What customer data do I need for personalization?
#The most valuable are transaction history (what was purchased, when, in what combination) and behavioral data with consent (clicks, time on page, searches). You can start with just order history and product features, without any behavioral data. Collaborative filtering on transactional data yields surprisingly good results with a relatively sparse input dataset. Before sending anything to the model, plan PII masking according to anonymization guidelines.
How to avoid promoting bestsellers at the expense of the rest of the catalog?

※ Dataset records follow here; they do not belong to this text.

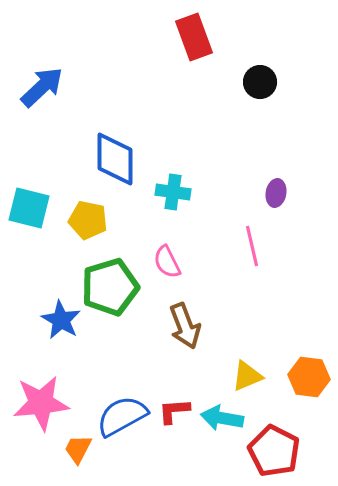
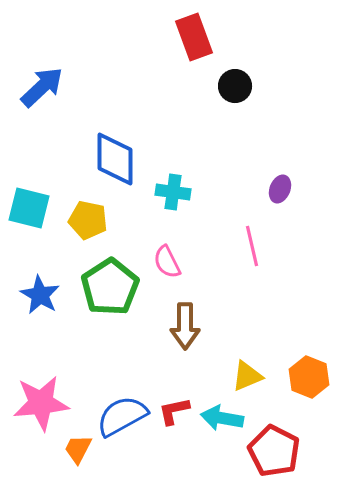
black circle: moved 25 px left, 4 px down
purple ellipse: moved 4 px right, 4 px up; rotated 12 degrees clockwise
green pentagon: rotated 16 degrees counterclockwise
blue star: moved 21 px left, 25 px up
brown arrow: rotated 21 degrees clockwise
orange hexagon: rotated 15 degrees clockwise
red L-shape: rotated 8 degrees counterclockwise
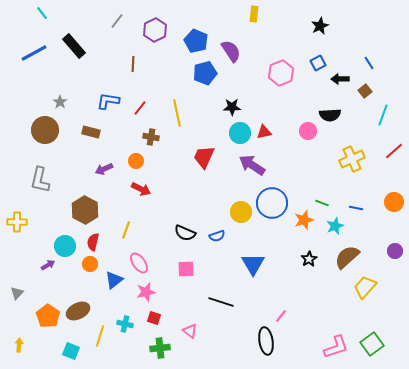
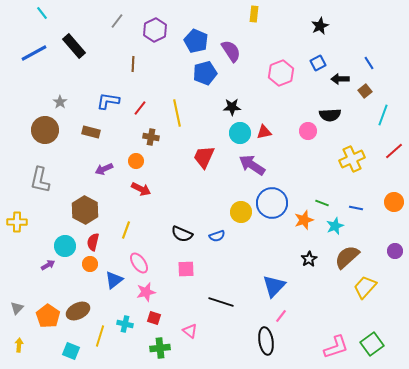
black semicircle at (185, 233): moved 3 px left, 1 px down
blue triangle at (253, 264): moved 21 px right, 22 px down; rotated 15 degrees clockwise
gray triangle at (17, 293): moved 15 px down
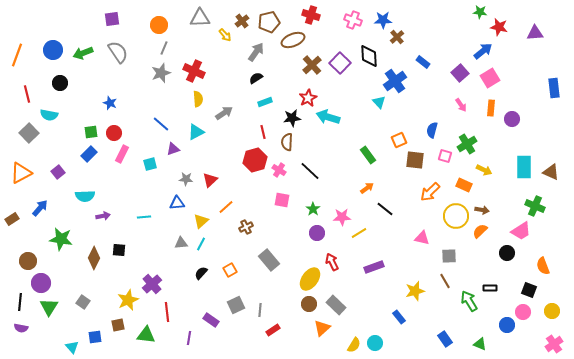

#Popularity bias is the most common problem in early implementations. Three fixes: (1) cap the frequency of bestsellers in recommendations per session (e.g., max 1 from the top-10 popularity in a set of 5 recommendations); (2) diversity penalty in the ranking function promoting products from different categories; (3) exploration quota reserving one spot in the set for a product the customer has never viewed but is semantically similar. Coverage as a monthly metric will automatically reveal whether these mechanisms work.
Can an AI agent replace a classic recommendation engine?
#Partially. An LLM agent with access to the catalog via RAG handles explaining recommendations and configuring products in real time during a conversation well. It struggles with processing hundreds of thousands of behavioral signals needed for collaborative filtering. The optimal architecture combines both: a classic ranking model generates candidates, and the LLM agent selects from them and formulates a customer-readable justification. The article AI agent vs chatbot describes the boundary of both approaches' capabilities.